For the function y=(e^2x)+(3x)-(10), use Newton's method and the calculator method to find the x value for which y=15. Please show your work so that I can understand the question! Thank you so much!! it means alot!!

Question

For the function y=(e^2x)+(3x)-(10), use Newton's method and the calculator method to find the x value for which y=15. Please show your work so that I can understand the question! Thank you so much!! it means alot!!

Answer 1

so you are solving

e^(2x) + 3x - 25 = 0

let y = e^(2x) + 3x - 25
y' = 2e^(2x) + 3

newtons's formula says
X = x - f(x)/f'(x)

where x is your starting x value and X is the new value.
Hopefully your X will approach x, when that happens you have the solution.

X = x - (e^(2x) + 3x - 25)/(2e^(2x) + 3)
= (2xe^(2x) - e^(2x) + 25)/(2e^2(2x) + 3)
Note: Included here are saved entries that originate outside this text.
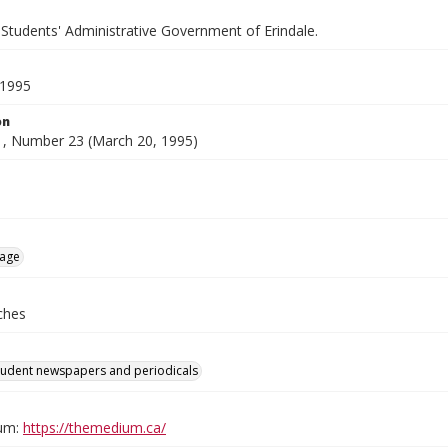
 Students' Administrative Government of Erindale.
 1995
on
, Number 23 (March 20, 1995)
age
ches
tudent newspapers and periodicals
um:
https://themedium.ca/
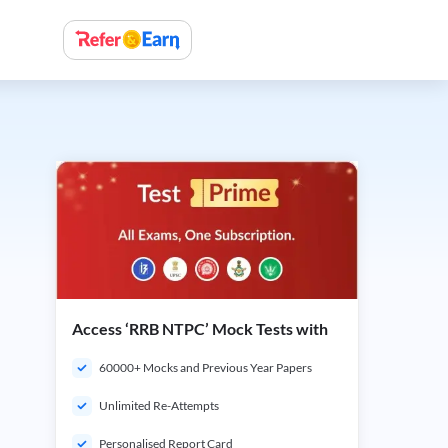
Access ‘RRB NTPC’ Mock Tests with
60000+ Mocks and Previous Year Papers
Unlimited Re-Attempts
Personalised Report Card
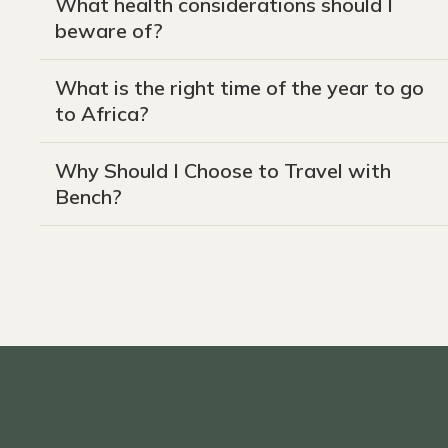
What health considerations should I
beware of?
What is the right time of the year to go
to Africa?
Why Should I Choose to Travel with
Bench?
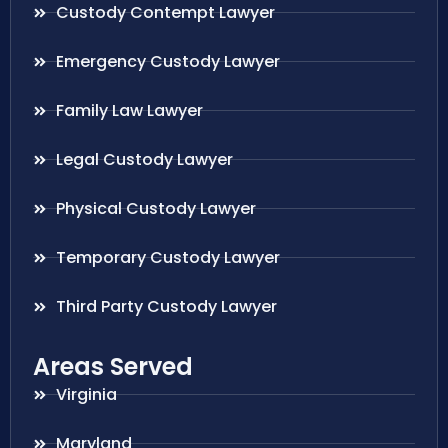
Custody Contempt Lawyer
Emergency Custody Lawyer
Family Law Lawyer
Legal Custody Lawyer
Physical Custody Lawyer
Temporary Custody Lawyer
Third Party Custody Lawyer
Areas Served
Virginia
Maryland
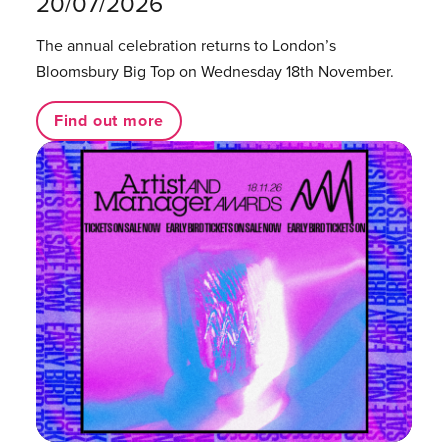
20/07/2026
The annual celebration returns to London’s
Bloomsbury Big Top on Wednesday 18th November.
Find out more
I made a rough sketch of y = e^(2x) + 3x - 25
and noticed that there was an x-intercept, which would be your solution, at appr x = 1.5
So I will make that my starting x
X ---- x
-------- 1.5
1.5096 ---1.50915695
1.50951695 -- 1.509515688
1.509515688 -- 1.50951688

Wow, got the answer correct to 9 decimal places after only 3 iterations.
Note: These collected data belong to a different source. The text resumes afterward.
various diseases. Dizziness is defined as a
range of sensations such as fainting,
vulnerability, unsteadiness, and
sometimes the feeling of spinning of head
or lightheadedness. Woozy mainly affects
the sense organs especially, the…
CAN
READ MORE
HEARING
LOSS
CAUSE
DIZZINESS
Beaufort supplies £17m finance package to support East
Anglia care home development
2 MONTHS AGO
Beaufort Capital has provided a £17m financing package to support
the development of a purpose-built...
The key thing is that you start with an initial guess close to the real number.

Answer 2

To find the x value for which y = 15 in the given function y = e^(2x) + 3x - 10, we can use Newton's method and the calculator method. Let's go step by step:

1. Newton's Method:
a) Start with an initial guess for the x value, let's say x0.
b) Calculate the derivative of the function, y' = 2e^(2x) + 3.
c) Use the following iteration formula to update the guess:
x1 = x0 - (f(x0) - 15) / f'(x0),
where f(x0) is the value of the function at x0, and f'(x0) is the value of the derivative at x0.
d) Repeat step c) until the guess converges to the desired accuracy. In this case, we want to find the x value for which y = 15.

2. Calculator Method:
a) Enter the function y = e^(2x) + 3x - 10 into a graphing calculator.
b) Graph the function and find the point where the graph intersects the line y = 15.
You can visually locate the point or use the intersection feature on the calculator.
c) Read the x-coordinate of the intersection point, which will give you the x value we are looking for.

Now, let's perform the calculations using Newton's method. For simplicity, let's assume an initial guess of x0 = 0.

1a) Start with x0 = 0.
1b) Calculate the derivative: y' = 2e^(2x) + 3.
So, y' = 2e^(2*0) + 3 = 2e^0 + 3 = 2 + 3 = 5.
1c) Use the iteration formula:
x1 = x0 - (f(x0) - 15) / f'(x0)
Substitute the values:
x1 = 0 - ((e^(2*0) + 3*0 - 10) - 15) / 5
= -(-10 - 10) / 5
= 20 / 5
= 4.
So, x1 = 4.
1d) We can repeat step 1c) with x1 as the new guess if greater accuracy is desired.

For the calculator method, you can enter the function y = e^(2x) + 3x - 10 into a graphing calculator and find the point of intersection with the line y = 15. Read the x-coordinate of the intersection point to find the x value we are looking for.

Note: These calculations are just examples for illustration purposes. In practice, you may need to perform more iterations or use different initial guesses to achieve the desired level of accuracy.